### Document excerpt
12.03. In the event of any litigation between the parties, the prevailing party shall be entitled to obtain, as part of the judgment, all reasonable attorneys’ fees, costs and expenses incurred in connection with such litigation, except as may be limited by applicable law. In the interest of obtaining a speedier and less costly hearing of any dispute, the parties hereby each irrevocably waive the right to trial by jury.
XIII. UNPAID RENT LIEN; INTEREST
13.01. The Rent hereby reserved or any amount that may become due from the Tenant to Landlord under the terms of this Lease shall be and it is hereby declared to be a valid and first lien upon any and all improvements that may be placed or installed by the Tenant upon or in the Premises and upon the interest of the Tenant in this Lease and the Premises, which lien may be foreclosed in equity at any time when money is overdue under this Lease, and Landlord shall be entitled to a receiver of said leasehold interest to be appointed in any such foreclosure proceeding who shall take possession of the Premises and who may re-let the same under the orders of the court appointing him, and Landlord is also hereby given a first lien for the monies which may at any time be due under this Lease upon any and all personal property belonging to Tenant upon the Premises used in connection therewith.

### Dataset records
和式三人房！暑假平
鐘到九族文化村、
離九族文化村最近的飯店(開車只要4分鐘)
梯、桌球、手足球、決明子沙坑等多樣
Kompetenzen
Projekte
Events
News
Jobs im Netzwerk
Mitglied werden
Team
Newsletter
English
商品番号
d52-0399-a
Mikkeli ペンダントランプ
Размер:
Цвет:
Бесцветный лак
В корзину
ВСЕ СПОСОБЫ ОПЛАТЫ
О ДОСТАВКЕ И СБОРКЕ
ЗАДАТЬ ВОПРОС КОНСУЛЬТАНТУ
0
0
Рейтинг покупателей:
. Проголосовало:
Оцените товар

### What to do
Can you resume the lease excerpt right after its last sentence? The data is separate material and not part of the lease excerpt.

### Written answer
XIV. SURRENDER OF POSSESSION
14.01. Upon the termination of this Lease or any extension or renewal hereof, by lapse of time or otherwise, Xxxxxx will at once surrender and deliver up the Premises to Landlord in the same condition as at the commencement of the Term, excepting only (a) reasonable wear and tear, (b) damage by any condemnation or casualty, and (c) any change in condition attributable to Landlord’s failure to perform its obligations hereunder. Notwithstanding anything contained herein to the contrary, Tenant may terminate this Lease without cause at any time after three (3) months subsequent to the Commencement Date, effective upon at least forty-five (45) days advance written notice.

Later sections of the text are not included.